■ **Recorded information**
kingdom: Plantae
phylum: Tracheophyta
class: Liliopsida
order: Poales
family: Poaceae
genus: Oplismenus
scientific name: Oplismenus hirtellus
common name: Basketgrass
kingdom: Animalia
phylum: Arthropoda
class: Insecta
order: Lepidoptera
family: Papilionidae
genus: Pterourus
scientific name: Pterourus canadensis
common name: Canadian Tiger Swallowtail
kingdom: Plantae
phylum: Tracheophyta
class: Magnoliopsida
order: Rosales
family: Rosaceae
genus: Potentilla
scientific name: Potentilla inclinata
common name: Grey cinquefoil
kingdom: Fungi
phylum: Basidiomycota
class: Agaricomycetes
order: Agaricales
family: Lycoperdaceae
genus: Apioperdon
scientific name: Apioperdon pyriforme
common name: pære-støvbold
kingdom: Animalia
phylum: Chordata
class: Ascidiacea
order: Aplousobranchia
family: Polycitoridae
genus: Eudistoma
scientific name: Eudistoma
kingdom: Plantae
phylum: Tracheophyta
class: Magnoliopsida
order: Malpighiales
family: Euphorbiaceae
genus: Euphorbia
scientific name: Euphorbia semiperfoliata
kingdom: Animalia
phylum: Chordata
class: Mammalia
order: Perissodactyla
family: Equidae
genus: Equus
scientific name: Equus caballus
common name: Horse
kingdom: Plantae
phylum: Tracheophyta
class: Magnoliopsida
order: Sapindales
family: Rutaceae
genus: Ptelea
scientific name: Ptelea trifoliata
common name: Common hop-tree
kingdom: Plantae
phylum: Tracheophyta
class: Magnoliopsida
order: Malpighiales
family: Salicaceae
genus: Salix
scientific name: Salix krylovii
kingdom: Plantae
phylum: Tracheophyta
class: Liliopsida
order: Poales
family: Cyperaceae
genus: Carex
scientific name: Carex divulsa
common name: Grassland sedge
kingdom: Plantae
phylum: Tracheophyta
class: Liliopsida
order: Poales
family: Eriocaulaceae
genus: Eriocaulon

■ **Instructions to follow**
Reproduce every line of the records above verbatim, from the first line to the last.

■ **Exercise result**
kingdom: Plantae
phylum: Tracheophyta
class: Liliopsida
order: Poales
family: Poaceae
genus: Oplismenus
scientific name: Oplismenus hirtellus
common name: Basketgrass
kingdom: Animalia
phylum: Arthropoda
class: Insecta
order: Lepidoptera
family: Papilionidae
genus: Pterourus
scientific name: Pterourus canadensis
common name: Canadian Tiger Swallowtail
kingdom: Plantae
phylum: Tracheophyta
class: Magnoliopsida
order: Rosales
family: Rosaceae
genus: Potentilla
scientific name: Potentilla inclinata
common name: Grey cinquefoil
kingdom: Fungi
phylum: Basidiomycota
class: Agaricomycetes
order: Agaricales
family: Lycoperdaceae
genus: Apioperdon
scientific name: Apioperdon pyriforme
common name: pære-støvbold
kingdom: Animalia
phylum: Chordata
class: Ascidiacea
order: Aplousobranchia
family: Polycitoridae
genus: Eudistoma
scientific name: Eudistoma
kingdom: Plantae
phylum: Tracheophyta
class: Magnoliopsida
order: Malpighiales
family: Euphorbiaceae
genus: Euphorbia
scientific name: Euphorbia semiperfoliata
kingdom: Animalia
phylum: Chordata
class: Mammalia
order: Perissodactyla
family: Equidae
genus: Equus
scientific name: Equus caballus
common name: Horse
kingdom: Plantae
phylum: Tracheophyta
class: Magnoliopsida
order: Sapindales
family: Rutaceae
genus: Ptelea
scientific name: Ptelea trifoliata
common name: Common hop-tree
kingdom: Plantae
phylum: Tracheophyta
class: Magnoliopsida
order: Malpighiales
family: Salicaceae
genus: Salix
scientific name: Salix krylovii
kingdom: Plantae
phylum: Tracheophyta
class: Liliopsida
order: Poales
family: Cyperaceae
genus: Carex
scientific name: Carex divulsa
common name: Grassland sedge
kingdom: Plantae
phylum: Tracheophyta
class: Liliopsida
order: Poales
family: Eriocaulaceae
genus: Eriocaulon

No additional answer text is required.